To play the game both player lay thier 6 missions in a line, 1 of yours 1 of mine. Missions are rated for distance from the next mission so the missions become a line of planets in space. Under each mission bothg players may place dilemmas. Missions require certain skills to solve but are visible to the players, personel move to the planet or region of space by ship and if they have suitabkle skills can solve the mission. Before solving the mission the crew members must also solve any dilemmas hidden under the mission. Dilemmas also require skills to be solved but unlike missions they are not revealed until a the missiomn is attempted. The aim of the game is to set up dileemas whuich will be hard for the opponent but will pose no problems for your own side. With only 60 cards allowed per player it is the initial mix of cards that will govern play, the more cards you have to pick from the more choice of missions and dilemmas, it also helps to have some good ships to get the boys to where the action is and the odd event or interrupt to foul up the opponenty to give yourself a boost. Apart from the mission, dilemma and outpost cards which are set up to form the playing area each player's remaining cards are kept as draw piles. These piles are shuffled before play and each player draws 1 card from his pile per turn. There is thus some random element in when cards come out, personnel may have to hang around an outpost until a suiitable ship turns up, if they later get into trouble they may have to hang around in space until a rescue team can be drawn. Points are earned for accomplishing missions and the player with the most points when 1 player's cards run out wins, 1 card must be picked up every turn so the game is unlikely to last long.

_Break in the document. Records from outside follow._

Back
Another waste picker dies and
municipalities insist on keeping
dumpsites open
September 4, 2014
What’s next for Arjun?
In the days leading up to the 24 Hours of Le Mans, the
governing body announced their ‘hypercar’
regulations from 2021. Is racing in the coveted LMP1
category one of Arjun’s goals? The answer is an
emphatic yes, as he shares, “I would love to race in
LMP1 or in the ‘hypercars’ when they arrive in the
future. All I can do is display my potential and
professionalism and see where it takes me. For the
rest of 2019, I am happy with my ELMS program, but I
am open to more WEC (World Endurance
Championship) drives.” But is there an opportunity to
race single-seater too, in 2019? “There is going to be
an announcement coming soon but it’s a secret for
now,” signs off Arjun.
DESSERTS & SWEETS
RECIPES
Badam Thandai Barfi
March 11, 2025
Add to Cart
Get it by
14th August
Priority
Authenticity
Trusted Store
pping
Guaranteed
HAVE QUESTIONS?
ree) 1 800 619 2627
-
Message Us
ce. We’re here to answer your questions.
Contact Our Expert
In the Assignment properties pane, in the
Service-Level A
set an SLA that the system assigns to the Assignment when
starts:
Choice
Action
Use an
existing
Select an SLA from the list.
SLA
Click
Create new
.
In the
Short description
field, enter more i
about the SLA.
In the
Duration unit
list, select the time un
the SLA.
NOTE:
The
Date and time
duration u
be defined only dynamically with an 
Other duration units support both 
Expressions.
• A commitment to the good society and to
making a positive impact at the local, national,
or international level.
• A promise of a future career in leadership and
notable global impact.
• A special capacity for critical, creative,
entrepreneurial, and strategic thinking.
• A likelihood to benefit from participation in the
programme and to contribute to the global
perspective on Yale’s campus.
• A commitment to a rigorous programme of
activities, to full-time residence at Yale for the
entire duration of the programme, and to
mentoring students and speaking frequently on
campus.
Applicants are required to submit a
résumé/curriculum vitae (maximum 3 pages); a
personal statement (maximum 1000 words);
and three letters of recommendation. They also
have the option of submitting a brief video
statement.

Naturally some of the rare cards are rather powerful, Enterprise crew are rare as are important ships and high rnking members of other races. To get these rare cards you will need to spend money, this is where the problems start. Boster packs are sold to retailers in displays of 36 packs, each with 15 cards, 540 cards total perhaps £40 to £50 wholesale. An advert in Dragon magazine sells collectable cards in booster displays but will this number of cards get the set? Will it heck? I refer to Mr D. (name withheld for legal reasons) who paid for £200 worth of booster displays and opened the lot, he was still short of the set by 22 or so cards. Another booster display rushed up from Esdveium yielded no new cards. It sems that Mr D. now has a set partly due to buying individual cards from a dealer. It is clear that Star Trek is unreasonably expensive.